Matthew Parsons wins FY general proficiency award
Matthew Parsons was one of several boarders recognized at the Annual Distribution of Prizes on Oct. 9 in Laidlaw Hall. The General Proficiency Prize is one of the most challenging to achieve because one needs to excel in all courses attempted. Matt took some time to let us know some of his “secrets to success.”
What course proved to be particularly challenging, while striving toward achieving General Proficiency? Can you provide some insight into your strategy for success when it comes to mastering a course that proves to be particularly challenging?
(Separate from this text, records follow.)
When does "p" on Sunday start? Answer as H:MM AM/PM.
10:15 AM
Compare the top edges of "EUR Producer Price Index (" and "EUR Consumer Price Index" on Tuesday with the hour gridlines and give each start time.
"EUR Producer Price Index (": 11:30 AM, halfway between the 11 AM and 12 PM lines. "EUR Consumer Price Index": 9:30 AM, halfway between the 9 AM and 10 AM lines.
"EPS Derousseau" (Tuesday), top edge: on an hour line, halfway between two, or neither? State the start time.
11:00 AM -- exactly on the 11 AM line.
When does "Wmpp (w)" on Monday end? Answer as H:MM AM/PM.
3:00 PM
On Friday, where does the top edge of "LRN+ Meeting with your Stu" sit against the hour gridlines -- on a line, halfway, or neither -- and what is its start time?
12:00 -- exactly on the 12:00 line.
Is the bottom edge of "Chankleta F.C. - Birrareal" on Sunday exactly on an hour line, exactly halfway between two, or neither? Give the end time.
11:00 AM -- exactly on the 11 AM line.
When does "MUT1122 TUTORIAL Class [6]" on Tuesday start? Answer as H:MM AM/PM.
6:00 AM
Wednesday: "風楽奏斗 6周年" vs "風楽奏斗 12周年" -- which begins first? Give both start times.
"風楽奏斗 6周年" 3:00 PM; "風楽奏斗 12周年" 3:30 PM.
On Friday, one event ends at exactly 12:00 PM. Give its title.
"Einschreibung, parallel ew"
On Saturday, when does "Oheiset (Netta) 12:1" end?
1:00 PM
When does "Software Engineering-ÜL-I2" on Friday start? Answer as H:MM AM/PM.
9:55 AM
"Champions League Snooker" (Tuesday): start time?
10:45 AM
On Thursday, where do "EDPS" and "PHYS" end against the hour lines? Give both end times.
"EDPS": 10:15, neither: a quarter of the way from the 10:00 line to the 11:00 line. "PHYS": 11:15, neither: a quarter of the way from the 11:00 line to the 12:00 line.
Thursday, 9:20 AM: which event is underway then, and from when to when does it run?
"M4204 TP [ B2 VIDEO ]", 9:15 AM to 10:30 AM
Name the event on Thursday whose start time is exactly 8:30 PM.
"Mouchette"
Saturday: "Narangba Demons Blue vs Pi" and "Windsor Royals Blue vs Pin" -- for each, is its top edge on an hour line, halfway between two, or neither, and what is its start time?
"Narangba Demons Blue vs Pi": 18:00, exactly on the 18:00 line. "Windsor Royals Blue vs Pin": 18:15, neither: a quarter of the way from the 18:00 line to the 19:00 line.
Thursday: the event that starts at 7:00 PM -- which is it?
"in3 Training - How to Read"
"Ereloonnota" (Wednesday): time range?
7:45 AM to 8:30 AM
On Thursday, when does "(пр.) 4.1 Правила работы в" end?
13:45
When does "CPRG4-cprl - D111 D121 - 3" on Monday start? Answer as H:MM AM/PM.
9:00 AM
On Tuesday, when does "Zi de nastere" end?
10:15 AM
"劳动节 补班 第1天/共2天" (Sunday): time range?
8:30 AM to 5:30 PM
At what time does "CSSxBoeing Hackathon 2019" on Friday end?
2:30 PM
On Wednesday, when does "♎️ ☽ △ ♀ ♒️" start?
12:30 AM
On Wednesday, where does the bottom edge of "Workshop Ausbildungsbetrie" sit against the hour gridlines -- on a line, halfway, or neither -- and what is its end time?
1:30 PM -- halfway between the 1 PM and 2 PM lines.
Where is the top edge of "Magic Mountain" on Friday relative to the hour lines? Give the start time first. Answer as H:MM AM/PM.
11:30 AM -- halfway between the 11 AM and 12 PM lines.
French was particularly challenging for me, due to my lack of exposure to the language. I lived in the Bahamas for a number of years before returning to Canada to go to school, so my French was lacking. The best thing you can do if you are having trouble is to search for help. Whether this is peer tutoring, a tutor, or asking your teacher for extra help, it is very important to stay on top of your tasks and ask when you do not understand something.
Is it possible for a General Proficiency Award winner to achieve academic and co-curricular balance? Does academic proficiency require you to spend all your time on homework and studying or are you able find time to pursue co-curricular interests?
As I think that I have demonstrated over my last year, being a General Proficiency Award winner does not mean that you have to spend all of your time studying. I played on three school sports teams. I went to the gym to play basketball almost every night, participated in other extracurricular activities and still maintained a high average. As long as you make use of the study time, you have time to pursue your interests and have fun.
Has academic success always come easily to you, or do you have some words of wisdom for peers and younger students that have not yet achieved General Proficiency?
Academic success has not always come easily to me. My advice is that you have to stay on top of your work, ask questions when you need help and make use of your time. If you do all your homework, ask questions and go to extra help sessions, General Proficiency is achievable for anybody.
Do you consider it to be a benefit, or does living in a house with 44 students provide lots of distractions that need to be overcome on the road to being generally proficient?
Although at times it can be a distraction, I see it as a benefit. Generally there is at least one other boarder in your class, so if you do not understand something, or miss a class, you can go ask for help. It is also useful to form study groups with other boarders. This is good for going over large concepts and asking questions when you do not understand something.